[Stored data]
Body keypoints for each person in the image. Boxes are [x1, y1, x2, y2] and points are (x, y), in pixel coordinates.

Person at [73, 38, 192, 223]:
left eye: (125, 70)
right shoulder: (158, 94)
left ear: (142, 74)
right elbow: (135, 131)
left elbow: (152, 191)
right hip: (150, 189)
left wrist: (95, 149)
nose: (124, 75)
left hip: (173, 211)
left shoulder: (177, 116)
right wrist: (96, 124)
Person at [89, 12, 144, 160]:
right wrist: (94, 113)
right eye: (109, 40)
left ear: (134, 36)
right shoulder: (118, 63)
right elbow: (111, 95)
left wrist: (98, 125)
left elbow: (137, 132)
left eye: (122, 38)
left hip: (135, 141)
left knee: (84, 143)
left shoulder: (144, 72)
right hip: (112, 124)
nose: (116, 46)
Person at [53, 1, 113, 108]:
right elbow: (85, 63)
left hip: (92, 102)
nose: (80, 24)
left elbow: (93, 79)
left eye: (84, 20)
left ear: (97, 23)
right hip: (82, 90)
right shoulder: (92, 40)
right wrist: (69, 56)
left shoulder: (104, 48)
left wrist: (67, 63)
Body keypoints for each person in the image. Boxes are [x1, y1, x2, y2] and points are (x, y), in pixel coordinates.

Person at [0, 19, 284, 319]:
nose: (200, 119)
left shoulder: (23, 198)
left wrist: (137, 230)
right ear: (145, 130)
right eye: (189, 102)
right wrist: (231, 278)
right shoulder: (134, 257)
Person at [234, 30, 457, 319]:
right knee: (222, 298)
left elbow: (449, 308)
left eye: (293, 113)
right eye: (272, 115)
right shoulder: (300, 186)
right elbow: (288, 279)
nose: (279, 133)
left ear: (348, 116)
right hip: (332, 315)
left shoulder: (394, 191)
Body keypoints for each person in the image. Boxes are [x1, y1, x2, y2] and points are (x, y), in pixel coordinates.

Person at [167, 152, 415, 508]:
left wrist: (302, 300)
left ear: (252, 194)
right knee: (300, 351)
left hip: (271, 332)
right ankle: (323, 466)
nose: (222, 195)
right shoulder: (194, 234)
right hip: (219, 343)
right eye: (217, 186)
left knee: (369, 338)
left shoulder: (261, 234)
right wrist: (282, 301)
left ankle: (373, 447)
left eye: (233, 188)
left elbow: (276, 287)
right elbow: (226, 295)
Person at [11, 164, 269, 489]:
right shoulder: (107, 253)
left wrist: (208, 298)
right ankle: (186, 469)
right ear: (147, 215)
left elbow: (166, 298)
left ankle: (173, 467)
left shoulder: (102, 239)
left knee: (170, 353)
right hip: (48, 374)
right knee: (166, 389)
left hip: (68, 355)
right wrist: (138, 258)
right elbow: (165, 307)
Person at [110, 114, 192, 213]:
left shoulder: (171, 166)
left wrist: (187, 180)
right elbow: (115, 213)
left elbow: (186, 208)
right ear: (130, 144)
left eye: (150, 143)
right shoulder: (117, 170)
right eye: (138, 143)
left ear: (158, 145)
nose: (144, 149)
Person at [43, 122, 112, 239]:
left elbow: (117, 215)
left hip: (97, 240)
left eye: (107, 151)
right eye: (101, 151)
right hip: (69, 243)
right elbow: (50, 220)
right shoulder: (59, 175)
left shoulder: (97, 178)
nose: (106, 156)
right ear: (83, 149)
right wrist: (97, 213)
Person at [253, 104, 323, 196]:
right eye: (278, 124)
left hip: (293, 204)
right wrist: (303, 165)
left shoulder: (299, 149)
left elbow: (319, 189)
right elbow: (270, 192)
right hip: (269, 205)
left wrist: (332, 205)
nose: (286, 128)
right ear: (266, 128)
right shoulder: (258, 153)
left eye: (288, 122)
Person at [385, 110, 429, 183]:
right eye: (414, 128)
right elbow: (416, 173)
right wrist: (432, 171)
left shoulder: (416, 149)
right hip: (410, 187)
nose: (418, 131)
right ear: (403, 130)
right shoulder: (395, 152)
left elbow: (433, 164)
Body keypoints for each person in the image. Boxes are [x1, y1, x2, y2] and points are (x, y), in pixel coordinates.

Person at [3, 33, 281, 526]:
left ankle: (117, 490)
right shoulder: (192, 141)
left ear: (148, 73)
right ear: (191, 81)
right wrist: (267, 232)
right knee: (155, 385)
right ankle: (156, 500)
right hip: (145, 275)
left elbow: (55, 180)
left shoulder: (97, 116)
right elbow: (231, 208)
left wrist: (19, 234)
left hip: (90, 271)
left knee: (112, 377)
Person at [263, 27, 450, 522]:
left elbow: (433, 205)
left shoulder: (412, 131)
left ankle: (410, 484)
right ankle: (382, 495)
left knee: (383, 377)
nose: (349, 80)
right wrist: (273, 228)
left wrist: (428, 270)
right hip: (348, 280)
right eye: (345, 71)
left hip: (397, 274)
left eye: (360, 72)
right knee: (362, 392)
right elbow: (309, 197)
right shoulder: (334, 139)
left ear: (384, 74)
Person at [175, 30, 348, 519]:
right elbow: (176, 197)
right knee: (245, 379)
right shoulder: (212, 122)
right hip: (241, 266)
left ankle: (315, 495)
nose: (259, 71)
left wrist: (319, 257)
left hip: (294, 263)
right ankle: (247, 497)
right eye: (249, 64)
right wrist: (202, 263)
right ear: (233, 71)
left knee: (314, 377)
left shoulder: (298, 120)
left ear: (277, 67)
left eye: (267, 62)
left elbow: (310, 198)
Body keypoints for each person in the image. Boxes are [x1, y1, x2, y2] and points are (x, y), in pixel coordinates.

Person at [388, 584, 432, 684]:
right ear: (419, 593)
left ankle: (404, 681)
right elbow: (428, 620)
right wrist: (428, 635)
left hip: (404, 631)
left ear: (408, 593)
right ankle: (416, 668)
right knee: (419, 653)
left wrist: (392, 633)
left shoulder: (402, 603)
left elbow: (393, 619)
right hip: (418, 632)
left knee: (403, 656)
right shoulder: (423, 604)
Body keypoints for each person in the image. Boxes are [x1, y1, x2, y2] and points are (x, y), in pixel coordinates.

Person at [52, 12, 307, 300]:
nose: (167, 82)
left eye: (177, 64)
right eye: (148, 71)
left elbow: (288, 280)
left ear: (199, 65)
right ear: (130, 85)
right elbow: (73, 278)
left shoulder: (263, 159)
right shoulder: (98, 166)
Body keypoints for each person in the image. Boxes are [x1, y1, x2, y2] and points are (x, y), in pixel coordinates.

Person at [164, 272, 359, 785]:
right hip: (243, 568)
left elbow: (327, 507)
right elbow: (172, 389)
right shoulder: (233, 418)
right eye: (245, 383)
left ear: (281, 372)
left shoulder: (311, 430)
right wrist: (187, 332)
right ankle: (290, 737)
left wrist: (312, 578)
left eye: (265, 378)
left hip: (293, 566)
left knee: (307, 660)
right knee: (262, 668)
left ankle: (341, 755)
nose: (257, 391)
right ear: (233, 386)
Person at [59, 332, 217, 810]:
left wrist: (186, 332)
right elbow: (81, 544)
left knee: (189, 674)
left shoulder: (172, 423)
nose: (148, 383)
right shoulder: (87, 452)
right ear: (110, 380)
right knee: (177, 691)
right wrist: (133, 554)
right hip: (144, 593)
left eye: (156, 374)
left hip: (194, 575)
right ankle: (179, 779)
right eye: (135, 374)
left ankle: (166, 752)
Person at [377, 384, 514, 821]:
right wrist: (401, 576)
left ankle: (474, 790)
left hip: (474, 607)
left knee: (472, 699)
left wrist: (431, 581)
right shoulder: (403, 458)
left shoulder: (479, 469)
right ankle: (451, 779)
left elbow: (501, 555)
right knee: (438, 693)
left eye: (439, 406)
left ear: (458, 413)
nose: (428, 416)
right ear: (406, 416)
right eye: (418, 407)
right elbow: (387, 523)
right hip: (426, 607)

> The task
Nothing but an exact copy of the lines from the first one above through the line holding "right hip: (112, 124)" should be returned.

> Exercise solution
Body keypoints for each person in the image. Boxes are [x1, y1, x2, y2] and points are (x, y), in pixel coordinates.

Person at [73, 38, 192, 223]:
left eye: (125, 70)
right shoulder: (158, 94)
left ear: (142, 74)
right elbow: (135, 131)
left elbow: (152, 191)
right hip: (150, 189)
left wrist: (95, 149)
nose: (124, 75)
left hip: (173, 211)
left shoulder: (177, 116)
right wrist: (96, 124)
Person at [89, 12, 144, 160]:
right wrist: (94, 113)
right eye: (109, 40)
left ear: (134, 36)
right shoulder: (118, 63)
right elbow: (111, 95)
left wrist: (98, 125)
left elbow: (137, 132)
left eye: (122, 38)
left hip: (135, 141)
left knee: (84, 143)
left shoulder: (144, 72)
right hip: (112, 124)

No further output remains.